Jan L. Chaloupka

High-order harmonic generation with an annular laser beam.

High-order harmonics have been generated by the use of an annular laser beam. The nonlinearity of harmonic production and the shorter wavelengths involved cause the harmonics to emerge strongly peaked on the laser axis. Thus the harmonics emerge from the focus inside the missing portion of the laser beam. This permits the laser to be blocked by an aperture that passes the harmonics.

Dynamics of Strong-Field Double Ionization in Two-Color Counterrotating Fields.

The double ionization of helium in bichromatic, circularly polarized intense laser fields is analyzed with a classical ensemble approach. It is found that counterrotating fields produce significant nonsequential double-ion yield and drive novel ionization dynamics. It is shown that distinct pathways to ionization can be modified by altering the relative intensities of the two colors, allowing for unique control of strong-field processes. Electrons are observed to return to the ion at different angles from the angle of ionization, opening new possibilities for probing electronic and molecular structure on the ultrafast time scale.

Single-beam, ponderomotive-optical trap for free electrons and neutral atoms

A ponderomotive-optical trap for energetic free electrons has been generated with a single, high-peak-power laser beam. The focal region consists of an intensity minimum at the center of the focus, with increasing intensities in all directions. The focus can be generated with a two-zone binary phase plate, or with a novel, coaxially segmented wave plate. This scheme can also be used to trap neutral atoms.

Measuring the topological charge of ultrabroadband, optical-vortex beams with a triangular aperture

A simple technique for determining the topological charge of supercontinuum optical vortices is presented. The spatial dispersion inherent to generating broadband vortices with a single forked grating is compensated with a double-pass arrangement from a single spatial light modulator. The vortex charge is determined by inspecting the diffraction pattern through a triangular aperture. It is shown that the topological charge is constant, and can be consistently measured, across a wide range of colors.

Experimental realization of the devil’s vortex Fresnel lens with a programmable spatial light modulator

We present a unique method for experimentally generating multiple vortices by way of a devils vortex lens combined with a Fresnel lens using a spatial light modulator. These lenses have the multifocal properties of fractal zone plates combined with the orbital angular momentum of a spiral phase plate and can be tailored to fit within a small space on an optical bench. Results are presented alongside numerical simulations, demonstrating the robust nature of both the experimental method and the predictive power of the Huygens-Fresnel wavelet theory.
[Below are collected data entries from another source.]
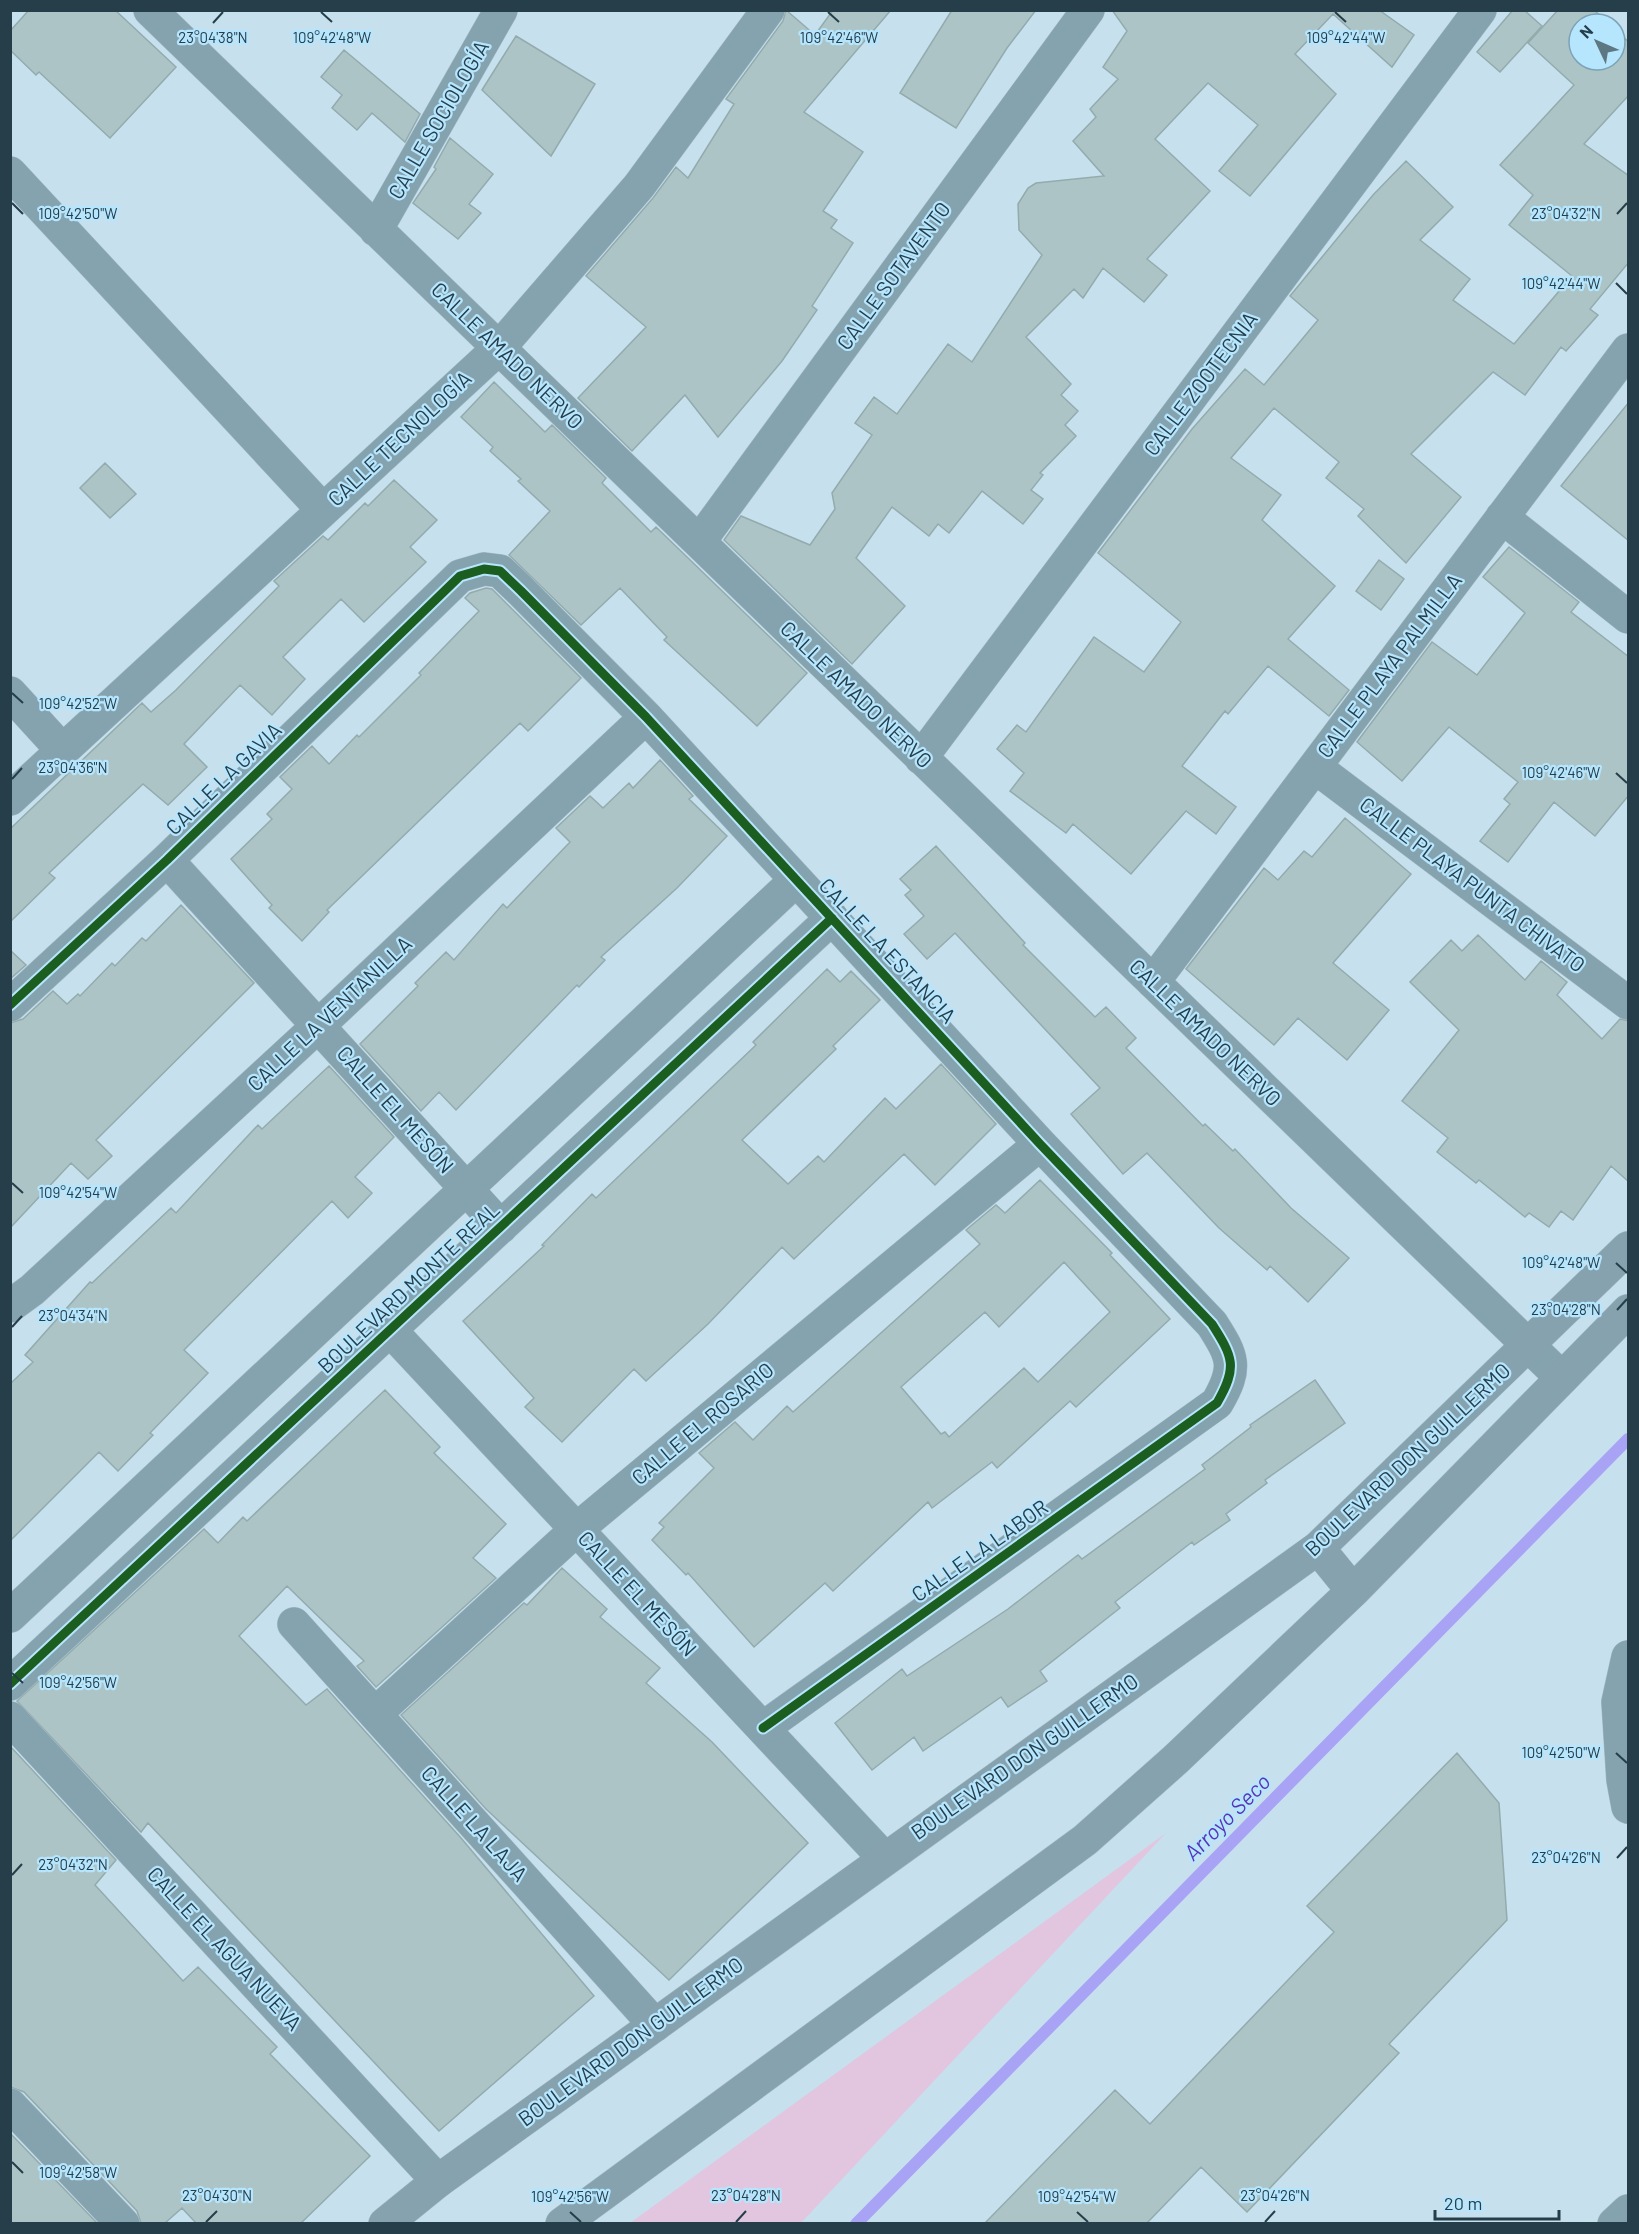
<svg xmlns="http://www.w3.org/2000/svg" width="1639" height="2234" font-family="Barlow,sans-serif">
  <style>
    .green { fill: #e2c6df }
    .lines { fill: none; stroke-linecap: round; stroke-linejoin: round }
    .stream { stroke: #a9a3f6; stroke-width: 12 }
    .building { fill: #acc4c6; stroke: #93abad; stroke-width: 1.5; fill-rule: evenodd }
    .street-casing { stroke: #a6bcc7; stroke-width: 34 }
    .secondary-casing { stroke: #a6bcc7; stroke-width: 34 }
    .street { stroke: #85a2af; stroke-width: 33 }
    .secondary { stroke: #85a2ae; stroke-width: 33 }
    .cycleway-casing { stroke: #b6e6fe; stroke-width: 13 }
    .cycleway { stroke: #1b5e20; stroke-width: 9 }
    .ticks { fill: none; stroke: #253e4a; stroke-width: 2 }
    .labels { text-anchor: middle; stroke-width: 4.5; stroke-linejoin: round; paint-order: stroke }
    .street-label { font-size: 21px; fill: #253e4a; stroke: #b6e6fe }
    .water-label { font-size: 22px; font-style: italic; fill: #5934b6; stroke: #b6e6fe }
    .ticks-label { font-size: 15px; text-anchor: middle; fill: #253e4a; stroke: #b6e6fe; stroke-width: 4.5; stroke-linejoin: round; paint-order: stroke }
  </style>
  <rect width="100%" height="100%" fill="#c6e0ee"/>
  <path class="green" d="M 1166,1833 L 801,2223 L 630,2223 Z"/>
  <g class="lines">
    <path class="stream" d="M 856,2224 L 1628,1439"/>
  </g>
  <path class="building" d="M 29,10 L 115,10 L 176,67 L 110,138 L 39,72 L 36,75 L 10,50 L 10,31 Z
    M 786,10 L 815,35 L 833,10 L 891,10 L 804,112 L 863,152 L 823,211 L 837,220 L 831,228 L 853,243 L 812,306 L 817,310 L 782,361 L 718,437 L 685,395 L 632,451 L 578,398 L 646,327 L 586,276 L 653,198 L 676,167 L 688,178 L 734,104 L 726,99 L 783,21 Z
    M 952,10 L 1036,10 L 1007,48 L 956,128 L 900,93 Z
    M 1112,10 L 1379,10 L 1414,35 L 1392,67 L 1333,14 L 1295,54 L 1336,94 L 1250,196 L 1219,171 L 1258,125 L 1208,83 L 1155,139 L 1210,191 L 1147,259 L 1167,275 L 1144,302 L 1103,268 L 1083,298 L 1074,289 L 1026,337 L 1071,384 L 1061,395 L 1078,411 L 1065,425 L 1076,436 L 1040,473 L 1043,475 L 1031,490 L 1043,499 L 1023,524 L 982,491 L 949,533 L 938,524 L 929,536 L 892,507 L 856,558 L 905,606 L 852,664 L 724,540 L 741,516 L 810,545 L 835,509 L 832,493 L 872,435 L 855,423 L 874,397 L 897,414 L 948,344 L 972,362 L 1042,255 L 1019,230 L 1018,204 L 1028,188 L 1036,183 L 1104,176 L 1073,141 L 1096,117 L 1090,109 L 1118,79 L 1103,67 L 1127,31 Z
    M 1513,10 L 1524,10 L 1542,26 L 1500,72 L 1477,52 Z
    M 1558,10 L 1594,10 L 1609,24 L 1579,24 L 1579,60 L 1615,60 L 1615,30 L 1629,42 L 1629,95 L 1584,144 L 1629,176 L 1629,262 L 1590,309 L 1598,315 L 1566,351 L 1561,347 L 1525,395 L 1493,372 L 1411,454 L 1461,497 L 1406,563 L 1358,516 L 1364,509 L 1326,478 L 1339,462 L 1274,408 L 1231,458 L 1281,495 L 1262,520 L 1335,586 L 1288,639 L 1349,690 L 1329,716 L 1268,666 L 1228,714 L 1225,711 L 1182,766 L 1236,807 L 1216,834 L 1186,811 L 1131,874 L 1073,824 L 1066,833 L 1010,791 L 1024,773 L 997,749 L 1017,725 L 1026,732 L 1094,637 L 1144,672 L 1181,622 L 1098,553 L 1192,429 L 1245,369 L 1264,385 L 1318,320 L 1290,296 L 1373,195 L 1406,161 L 1453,207 L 1420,240 L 1470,279 L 1453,300 L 1514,344 L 1572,276 L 1509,225 L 1533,195 L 1500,165 L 1574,85 L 1528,43 Z
    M 516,36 L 595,84 L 551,156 L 482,90 Z
    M 344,50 L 420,114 L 405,142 L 372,113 L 357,130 L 332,108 L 342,95 L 321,77 Z
    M 450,138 L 493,174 L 469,204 L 481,213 L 458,239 L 413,203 L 436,169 L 434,167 Z
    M 494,382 L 545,432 L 552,425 L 606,478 L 602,483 L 651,532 L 656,527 L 807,673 L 757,726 L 664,640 L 667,637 L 620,588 L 581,625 L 509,555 L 550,511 L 518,481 L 521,479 L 490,451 L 493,447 L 461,417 Z
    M 1629,402 L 1629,541 L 1561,486 Z
    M 105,463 L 136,494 L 110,518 L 80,488 Z
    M 394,480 L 437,520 L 410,547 L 426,562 L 364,622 L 341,599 L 283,657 L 305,679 L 272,715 L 240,685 L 184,744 L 207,767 L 168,805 L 143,784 L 49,873 L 55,878 L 10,922 L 10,829 L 142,703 L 151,712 L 176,690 L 279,586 L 274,581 L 323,536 L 328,540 L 365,503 L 368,506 Z
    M 1509,547 L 1579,602 L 1571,612 L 1629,657 L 1629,795 L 1595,836 L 1554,802 L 1508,862 L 1480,841 L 1510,804 L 1504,799 L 1518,782 L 1449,727 L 1402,781 L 1357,742 L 1432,642 L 1477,675 L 1525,613 L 1483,577 Z
    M 1379,560 L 1404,579 L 1381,610 L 1356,591 Z
    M 486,588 L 492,589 L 581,678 L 528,731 L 520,723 L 489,753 L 327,910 L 329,912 L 302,941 L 269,908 L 272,905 L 231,859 L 272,819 L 267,814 L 292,789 L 280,777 L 312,746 L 329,764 L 357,735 L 359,737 L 421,675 L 419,673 L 479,611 L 465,598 L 470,593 Z
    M 660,760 L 693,796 L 689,799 L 727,836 L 677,888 L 601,957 L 605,960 L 579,987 L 577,985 L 456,1110 L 439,1092 L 421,1111 L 360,1044 L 418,986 L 415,983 L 446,952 L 454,960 L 503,904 L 507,908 L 570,842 L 556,828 L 590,796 L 603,808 L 629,783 L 633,788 Z
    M 1345,818 L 1411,874 L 1333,963 L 1389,1010 L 1347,1060 L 1298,1018 L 1274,1045 L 1186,969 L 1264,868 L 1278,880 L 1304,851 L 1312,857 Z
    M 936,846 L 1025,943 L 1023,945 L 1095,1017 L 1106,1007 L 1136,1038 L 1126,1048 L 1203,1126 L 1205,1124 L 1233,1151 L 1235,1149 L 1291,1208 L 1349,1258 L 1308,1302 L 1270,1266 L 1267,1270 L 1219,1228 L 1147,1153 L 1123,1174 L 1071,1114 L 1100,1088 L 955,933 L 927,959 L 904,934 L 924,916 L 905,895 L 911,890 L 900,879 Z
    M 181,905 L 254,983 L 96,1140 L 112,1156 L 88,1179 L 71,1163 L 10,1228 L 10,1023 L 23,1019 L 53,991 L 67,1004 L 78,994 L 80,996 L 112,963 L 115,966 L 142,938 L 146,941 Z
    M 1478,935 L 1525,980 L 1541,961 L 1567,982 L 1557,995 L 1602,1039 L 1620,1019 L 1629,1021 L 1629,1182 L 1611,1166 L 1573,1220 L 1561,1211 L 1549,1227 L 1529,1213 L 1525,1217 L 1479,1180 L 1476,1183 L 1437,1152 L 1448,1138 L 1402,1101 L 1459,1030 L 1410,982 L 1451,940 L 1462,951 Z
    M 10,950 L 26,965 L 10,979 Z
    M 827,969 L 840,982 L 851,971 L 880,1000 L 833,1046 L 836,1049 L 742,1140 L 788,1184 L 818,1156 L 824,1162 L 885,1098 L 896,1109 L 941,1064 L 996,1124 L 935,1185 L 904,1154 L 794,1259 L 782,1247 L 708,1324 L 646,1381 L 634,1369 L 562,1442 L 525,1407 L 534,1398 L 463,1321 L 544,1246 L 542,1245 L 592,1194 L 596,1198 L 756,1045 L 753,1042 Z
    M 329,1066 L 394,1137 L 355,1177 L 372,1193 L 348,1218 L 332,1201 L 184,1350 L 208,1373 L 150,1433 L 153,1435 L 118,1471 L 99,1452 L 10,1541 L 10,1384 L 33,1362 L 25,1355 L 90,1282 L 92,1283 L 171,1208 L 176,1213 L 258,1125 L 262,1129 Z
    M 1040,1180 L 1112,1253 L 1110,1255 L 1170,1319 L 1076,1407 L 1070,1401 L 997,1468 L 992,1462 L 932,1508 L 928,1502 L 833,1591 L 825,1583 L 754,1647 L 688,1573 L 686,1575 L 652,1540 L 664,1527 L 659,1523 L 714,1468 L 699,1453 L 735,1422 L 753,1440 L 787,1406 L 793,1412 L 980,1244 L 966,1230 L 996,1205 L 1005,1213 ZM 1064,1262 L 1110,1312 L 1038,1382 L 1024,1368 L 949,1437 L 945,1432 L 941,1434 L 901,1387 L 985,1312 L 999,1327 Z
    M 1315,1380 L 1345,1423 L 1265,1480 L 1267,1483 L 1226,1514 L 1230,1520 L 1194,1545 L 1192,1542 L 1115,1602 L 1120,1608 L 1040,1671 L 1047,1681 L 1008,1707 L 1001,1697 L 923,1751 L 914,1737 L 872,1770 L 835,1723 L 902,1669 L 907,1676 L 1008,1609 L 1078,1555 L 1082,1559 L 1205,1469 L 1202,1465 L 1251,1427 L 1250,1425 Z
    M 385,1390 L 440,1447 L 434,1453 L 506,1524 L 473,1558 L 496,1578 L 376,1687 L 357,1666 L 364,1661 L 287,1586 L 239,1636 L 306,1705 L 327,1689 L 461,1838 L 594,1996 L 439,2131 L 148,1823 L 141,1832 L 17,1701 L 204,1529 L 218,1543 L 243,1517 L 247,1521 Z
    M 562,1568 L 607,1609 L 600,1617 L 660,1668 L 646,1683 L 712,1742 L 808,1843 L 669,1980 L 486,1809 L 401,1715 L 524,1603 L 527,1605 Z
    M 10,1746 L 116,1860 L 95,1885 L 183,1981 L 198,1967 L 277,2047 L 270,2054 L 370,2156 L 301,2223 L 196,2223 L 182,2208 L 165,2223 L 141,2223 L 137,2211 L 24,2092 L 10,2087 Z
    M 1457,1753 L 1499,1803 L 1507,1920 L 1389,2044 L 1399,2053 L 1247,2212 L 1201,2167 L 1147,2223 L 985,2223 L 1115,2090 L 1150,2124 L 1334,1932 L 1307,1906 Z
    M 10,2133 L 97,2223 L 10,2223 Z"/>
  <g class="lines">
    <defs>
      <path id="street" d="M 150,10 L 1562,1378
        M 10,173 L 323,510
        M 376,230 L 501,10
        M 1502,517 L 1628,617
        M 699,542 L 1088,10
        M 10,693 L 63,751
        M 921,758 L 1480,10
        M 1315,767 L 1628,1003
        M 10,799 L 499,348 L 639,186 L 768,10
        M 167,860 L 501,1227
        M 1153,982 L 1628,350
        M 10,1005 L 167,860 L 460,576 L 484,569 L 500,571 L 521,591 L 646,717 L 1040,1144 L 1212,1324 C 1233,1357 1238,1367 1217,1403 L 763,1728
        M 10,1306 L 32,1290 L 318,1026 L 646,717
        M 390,1330 L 884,1858
        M 10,1616 L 796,880
        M 294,1624 L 655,2025
        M 1628,1657 L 1618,1702 L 1623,1780 L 1628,1807
        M 10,1684 L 832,918
        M 375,1714 L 577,1529 L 1040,1144
        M 10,1718 L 438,2181
        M 10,2105 L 123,2224
        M 1614,2224 L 1628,2211"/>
      <path id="secondary" d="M 1318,1548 L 1353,1591
        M 385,2224 L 438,2181 L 1318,1548 L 1628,1248
        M 562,2224 L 1085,1840 L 1175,1760 L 1353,1591 L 1628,1311"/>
    </defs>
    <use href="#street" class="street-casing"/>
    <use href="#secondary" class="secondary-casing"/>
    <use href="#street" class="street"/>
    <use href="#secondary" class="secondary"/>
    <defs>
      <path id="cycleway" d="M 10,1005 L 167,860 L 460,576 L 484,569 L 500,571 L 521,591 L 646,717 L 1040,1144 L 1212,1324 C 1233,1357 1238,1367 1217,1403 L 763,1728
        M 10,1684 L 832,918"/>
    </defs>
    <use href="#cycleway" class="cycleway-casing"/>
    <use href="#cycleway" class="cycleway"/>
  </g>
  <path class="ticks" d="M 321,12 L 332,22M 828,12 L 839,22M 1335,12 L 1346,22M 213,23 L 223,12M 12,203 L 23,214M 1617,214 L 1627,203M 1616,283 L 1627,294M 12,693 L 23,703M 1616,773 L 1627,783M 12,779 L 22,768M 12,1183 L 23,1193M 1616,1263 L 1627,1273M 1617,1310 L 1627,1299M 12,1327 L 22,1316M 12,1673 L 23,1683M 1616,1753 L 1627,1763M 1617,1858 L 1627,1847M 12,1875 L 22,1864M 12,2162 L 23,2173M 570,2212 L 581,2222M 1077,2212 L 1088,2222M 206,2222 L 217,2211M 736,2222 L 746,2211M 1265,2222 L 1275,2211"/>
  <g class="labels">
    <g class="street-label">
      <text transform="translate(439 120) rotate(-60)" y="7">CALLE SOCIOLOGÍA</text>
      <text transform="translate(894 276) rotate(-54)" y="7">CALLE SOTAVENTO</text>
      <text transform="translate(507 356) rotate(44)" y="7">CALLE AMADO NERVO</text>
      <text transform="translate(1201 384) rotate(-53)" y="7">CALLE ZOOTECNIA</text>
      <text transform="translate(400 439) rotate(-43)" y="7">CALLE TECNOLOGÍA</text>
      <text transform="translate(1390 666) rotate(-53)" y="7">CALLE PLAYA PALMILLA</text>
      <text transform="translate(856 695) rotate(44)" y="7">CALLE AMADO NERVO</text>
      <text transform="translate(224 779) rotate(-44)" y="7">CALLE LA GAVIA</text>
      <text transform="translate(1472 885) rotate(37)" y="7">CALLE PLAYA PUNTA CHIVATO</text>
      <text transform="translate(887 951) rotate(47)" y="7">CALLE LA ESTANCIA</text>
      <text transform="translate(330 1014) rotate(-43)" y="7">CALLE LA VENTANILLA</text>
      <text transform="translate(1205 1033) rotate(44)" y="7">CALLE AMADO NERVO</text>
      <text transform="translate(395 1110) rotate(48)" y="7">CALLE EL MESÓN</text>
      <text transform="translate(409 1288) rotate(-43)" y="7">BOULEVARD MONTE REAL</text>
      <text transform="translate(703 1424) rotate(-40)" y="7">CALLE EL ROSARIO</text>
      <text transform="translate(1408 1460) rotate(-43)" y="7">BOULEVARD DON GUILLERMO</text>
      <text transform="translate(980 1551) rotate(-35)" y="7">CALLE LA LABOR</text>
      <text transform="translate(637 1594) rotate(47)" y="7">CALLE EL MESÓN</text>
      <text transform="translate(1025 1757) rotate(-35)" y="7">BOULEVARD DON GUILLERMO</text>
      <text transform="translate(474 1824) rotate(48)" y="7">CALLE LA LAJA</text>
      <text transform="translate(224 1949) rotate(47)" y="7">CALLE EL AGUA NUEVA</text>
      <text transform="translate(631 2042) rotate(-36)" y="7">BOULEVARD DON GUILLERMO</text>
    </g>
    <g class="water-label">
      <text transform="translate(1227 1817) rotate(-45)" y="8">Arroyo Seco</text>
    </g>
  </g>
  <g class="ticks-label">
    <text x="332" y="43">109°42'48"W</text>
    <text x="839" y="43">109°42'46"W</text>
    <text x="1346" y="43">109°42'44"W</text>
    <text x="213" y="43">23°04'38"N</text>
    <text x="1566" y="219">23°04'32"N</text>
    <text x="78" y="219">109°42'50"W</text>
    <text x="1561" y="289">109°42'44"W</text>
    <text x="78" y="709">109°42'52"W</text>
    <text x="73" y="773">23°04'36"N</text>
    <text x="1561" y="778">109°42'46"W</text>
    <text x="78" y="1198">109°42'54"W</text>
    <text x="1561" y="1268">109°42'48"W</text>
    <text x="1566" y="1315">23°04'28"N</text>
    <text x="73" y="1321">23°04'34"N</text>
    <text x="78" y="1688">109°42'56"W</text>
    <text x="1561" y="1758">109°42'50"W</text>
    <text x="1566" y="1863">23°04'26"N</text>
    <text x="73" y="1870">23°04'32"N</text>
    <text x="78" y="2178">109°42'58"W</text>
    <text x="217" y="2201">23°04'30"N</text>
    <text x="746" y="2201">23°04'28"N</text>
    <text x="1275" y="2201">23°04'26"N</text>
    <text x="570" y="2202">109°42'56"W</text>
    <text x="1077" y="2202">109°42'54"W</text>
  </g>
  <rect width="1639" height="2234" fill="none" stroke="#253e4a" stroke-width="24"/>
  <g transform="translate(1597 42) rotate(314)"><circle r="28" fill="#b6e6fe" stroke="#7ca3b6" stroke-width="1.5"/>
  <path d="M0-4.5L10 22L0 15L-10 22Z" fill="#5d7783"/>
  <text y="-9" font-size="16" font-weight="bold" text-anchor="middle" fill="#253e4a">N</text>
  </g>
  <path d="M1435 2210v9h124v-9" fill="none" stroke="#253e4a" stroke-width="3"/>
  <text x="1444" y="2210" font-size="18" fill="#253e4a" stroke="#b6e6fe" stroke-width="4.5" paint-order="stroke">20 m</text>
</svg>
Characterization of a tunable, single-beam ponderomotive-optical trap

The generation and numerical and optical characterization of a single-beam, ponderomotive-optical trap are discussed. A novel segmented wave-plate technique is described, and experimental results of the trap formation are presented. Several methods to tune the traps are discussed, including techniques to realize a bright trap for dark-seeking electrons. The effects of non-Gaussian incident beams and beams with phase aberrations on trap formation are also described.

Strong-field double ionization of rare gases

We have studied the double ionization of helium and other rare gases using an electron-ion coincidence technique. With this scheme, the electron energy spectrum correlated to the creation of a doubly charged ion may be compiled. In all cases, the observed double ionization electron distributions are similar and enhanced at high energies, while the single ionization spectra exhibit distinct differences.

Color schlieren imaging with a two-path, double knife edge system

The traditional arrangement for visualizing optical phenomena with the schlieren technique is modified to include a Mach-Zehnder geometry. This allows for the implementation of two independent knife edges along two different beam paths, resulting in an enhanced combined image that is uniquely adjustable. Post-processed combined images are also generated by spatially separating the paths from each arm and then colorizing and combining the images into a single composite. In this way, bidirectional, color schlieren images have been produced using both white-light and monochromatic sources.

Ionization Dynamics in Intense Two-Color Circularly Polarized Laser Fields

Ionization in intense two-color circularly polarized laser pulses is explored numerically and experimentally. Double ionization is enhanced with counterrotating fields, and diverse dynamics are uncovered that are impossible with linear polarization.

Color Schlieren Imaging with Monochromatic Sources

Color, direction-indicating schlieren images are generated with a two-path system using monochromatic light. Two simultaneous views of physical processes are captured that can be combined into a single, synthesized color composite.